━━ Listed entries

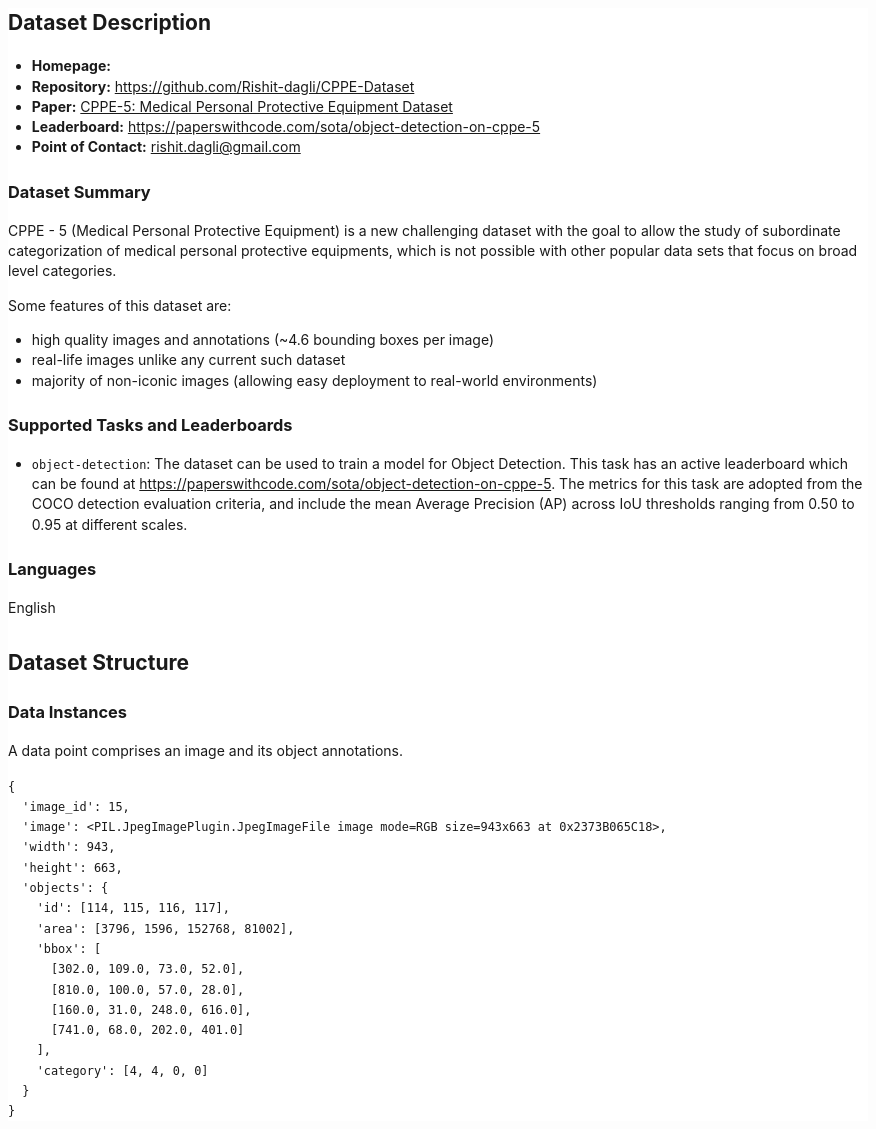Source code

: ## Dataset Description

- **Homepage:**
- **Repository:** https://github.com/Rishit-dagli/CPPE-Dataset
- **Paper:** [CPPE-5: Medical Personal Protective Equipment Dataset](https://arxiv.org/abs/2112.09569)
- **Leaderboard:** https://paperswithcode.com/sota/object-detection-on-cppe-5
- **Point of Contact:** rishit.dagli@gmail.com

### Dataset Summary

CPPE - 5 (Medical Personal Protective Equipment) is a new challenging dataset with the goal to allow the study of subordinate categorization of medical personal protective equipments, which is not possible with other popular data sets that focus on broad level categories.

Some features of this dataset are:

* high quality images and annotations (~4.6 bounding boxes per image)
* real-life images unlike any current such dataset
* majority of non-iconic images (allowing easy deployment to real-world environments)

### Supported Tasks and Leaderboards

- `object-detection`: The dataset can be used to train a model for Object Detection. This task has an active leaderboard which can be found at https://paperswithcode.com/sota/object-detection-on-cppe-5. The metrics for this task are adopted from the COCO detection evaluation criteria, and include the mean Average Precision (AP) across IoU thresholds ranging from 0.50 to 0.95 at different scales.

### Languages

English

## Dataset Structure

### Data Instances

A data point comprises an image and its object annotations.

```
{
  'image_id': 15,
  'image': <PIL.JpegImagePlugin.JpegImageFile image mode=RGB size=943x663 at 0x2373B065C18>,
  'width': 943,
  'height': 663,
  'objects': {
    'id': [114, 115, 116, 117], 
    'area': [3796, 1596, 152768, 81002],
    'bbox': [
      [302.0, 109.0, 73.0, 52.0],
      [810.0, 100.0, 57.0, 28.0],
      [160.0, 31.0, 248.0, 616.0],
      [741.0, 68.0, 202.0, 401.0]
    ], 
    'category': [4, 4, 0, 0]
  }
}
```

━━━━

- What you have to do -
When a line above contains the string "detection", copy that line.

- Response to the exercise -
- **Leaderboard:** https://paperswithcode.com/sota/object-detection-on-cppe-5
- `object-detection`: The dataset can be used to train a model for Object Detection. This task has an active leaderboard which can be found at https://paperswithcode.com/sota/object-detection-on-cppe-5. The metrics for this task are adopted from the COCO detection evaluation criteria, and include the mean Average Precision (AP) across IoU thresholds ranging from 0.50 to 0.95 at different scales.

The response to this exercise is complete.